# Goal of the exercise
The entries below should be transcribed exactly, every one of them.

Provided information section start

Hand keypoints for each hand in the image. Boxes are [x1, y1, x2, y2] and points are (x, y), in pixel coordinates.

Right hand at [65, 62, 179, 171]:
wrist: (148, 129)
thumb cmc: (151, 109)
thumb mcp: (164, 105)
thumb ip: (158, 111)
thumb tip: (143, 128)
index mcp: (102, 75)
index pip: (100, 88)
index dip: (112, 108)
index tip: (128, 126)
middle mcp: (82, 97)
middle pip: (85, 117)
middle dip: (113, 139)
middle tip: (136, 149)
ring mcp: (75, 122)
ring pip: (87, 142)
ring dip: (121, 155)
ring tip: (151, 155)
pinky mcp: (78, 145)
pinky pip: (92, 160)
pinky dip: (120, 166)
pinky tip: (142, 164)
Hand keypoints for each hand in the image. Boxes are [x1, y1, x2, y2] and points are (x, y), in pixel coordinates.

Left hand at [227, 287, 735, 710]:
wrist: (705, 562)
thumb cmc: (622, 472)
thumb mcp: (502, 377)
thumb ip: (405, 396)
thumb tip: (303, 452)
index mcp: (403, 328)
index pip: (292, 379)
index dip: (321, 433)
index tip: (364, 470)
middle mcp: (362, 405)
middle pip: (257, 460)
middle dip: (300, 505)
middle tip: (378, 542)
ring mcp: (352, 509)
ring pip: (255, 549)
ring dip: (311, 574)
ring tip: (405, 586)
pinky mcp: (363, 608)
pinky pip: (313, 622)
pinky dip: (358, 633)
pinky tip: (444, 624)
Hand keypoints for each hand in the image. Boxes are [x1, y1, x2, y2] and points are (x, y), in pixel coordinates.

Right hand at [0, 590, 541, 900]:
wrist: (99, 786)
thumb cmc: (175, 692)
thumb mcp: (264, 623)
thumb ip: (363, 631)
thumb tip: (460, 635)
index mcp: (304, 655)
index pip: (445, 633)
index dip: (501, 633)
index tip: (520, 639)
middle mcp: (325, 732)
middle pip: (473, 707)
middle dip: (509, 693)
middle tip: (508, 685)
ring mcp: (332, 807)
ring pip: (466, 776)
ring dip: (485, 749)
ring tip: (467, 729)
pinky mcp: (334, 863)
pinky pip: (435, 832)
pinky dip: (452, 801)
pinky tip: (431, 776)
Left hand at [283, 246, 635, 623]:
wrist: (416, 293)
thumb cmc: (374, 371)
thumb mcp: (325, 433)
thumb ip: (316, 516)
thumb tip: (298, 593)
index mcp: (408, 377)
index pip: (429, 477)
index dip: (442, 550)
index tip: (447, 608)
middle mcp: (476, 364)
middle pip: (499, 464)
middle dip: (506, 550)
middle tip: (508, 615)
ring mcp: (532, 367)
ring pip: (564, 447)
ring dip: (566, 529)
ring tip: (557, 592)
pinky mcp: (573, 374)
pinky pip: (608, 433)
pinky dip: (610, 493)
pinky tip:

Provided information section end

# Written response
Hand keypoints for each hand in the image. Boxes are [x1, y1, x2, y2] and points are (x, y), in pixel coordinates.

Right hand at [65, 62, 179, 171]:
wrist: (148, 129)
thumb cmc: (151, 109)
thumb mcp: (164, 105)
thumb ip: (158, 111)
thumb tip: (143, 128)
index mcp: (102, 75)
index pip: (100, 88)
index dip: (112, 108)
index tip: (128, 126)
middle mcp: (82, 97)
middle pip: (85, 117)
middle dip: (113, 139)
middle tip: (136, 149)
ring mcp: (75, 122)
ring pip: (87, 142)
ring dip: (121, 155)
ring tip: (151, 155)
pinky mcp: (78, 145)
pinky pip: (92, 160)
pinky dip: (120, 166)
pinky tip: (142, 164)
Hand keypoints for each hand in the image. Boxes are [x1, y1, x2, y2] and points are (x, y), in pixel coordinates.

Left hand at [227, 287, 735, 710]:
wrist: (705, 562)
thumb cmc: (622, 472)
thumb mcp: (502, 377)
thumb ip: (405, 396)
thumb tip: (303, 452)
index mcp: (403, 328)
index pip: (292, 379)
index dip: (321, 433)
index tip: (364, 470)
middle mcp: (362, 405)
middle pip: (257, 460)
middle dip: (300, 505)
middle tip: (378, 542)
ring mcp: (352, 509)
ring pip: (255, 549)
ring dip: (311, 574)
ring tip: (405, 586)
pinky mcp: (363, 608)
pinky pip: (313, 622)
pinky dip: (358, 633)
pinky tip: (444, 624)
Hand keypoints for each hand in the image. Boxes are [x1, y1, x2, y2] and points are (x, y), in pixel coordinates.

Right hand at [0, 590, 541, 900]:
wrist: (99, 786)
thumb cmc: (175, 692)
thumb mcp: (264, 623)
thumb ip: (363, 631)
thumb tip: (460, 635)
index mcp: (304, 655)
index pip: (445, 633)
index dip: (501, 633)
index tip: (520, 639)
middle mcp: (325, 732)
middle pip: (473, 707)
middle dip: (509, 693)
middle tip: (508, 685)
ring mcp: (332, 807)
ring pip: (466, 776)
ring dip: (485, 749)
ring tip: (467, 729)
pinky mcp: (334, 863)
pinky pip: (435, 832)
pinky dip: (452, 801)
pinky tip: (431, 776)
Left hand at [283, 246, 635, 623]:
wrist: (416, 293)
thumb cmc: (374, 371)
thumb mcp: (325, 433)
thumb ip: (316, 516)
thumb tip: (298, 593)
index mcp: (408, 377)
index pip: (429, 477)
index dip: (442, 550)
index tip: (447, 608)
middle mcp: (476, 364)
middle pip: (499, 464)
middle dip: (506, 550)
middle tip: (508, 615)
ring mcp: (532, 367)
ring pip: (564, 447)
ring dip: (566, 529)
ring tip: (557, 592)
pinky mcp: (573, 374)
pinky pip: (608, 433)
pinky dip: (610, 493)
pinky tip:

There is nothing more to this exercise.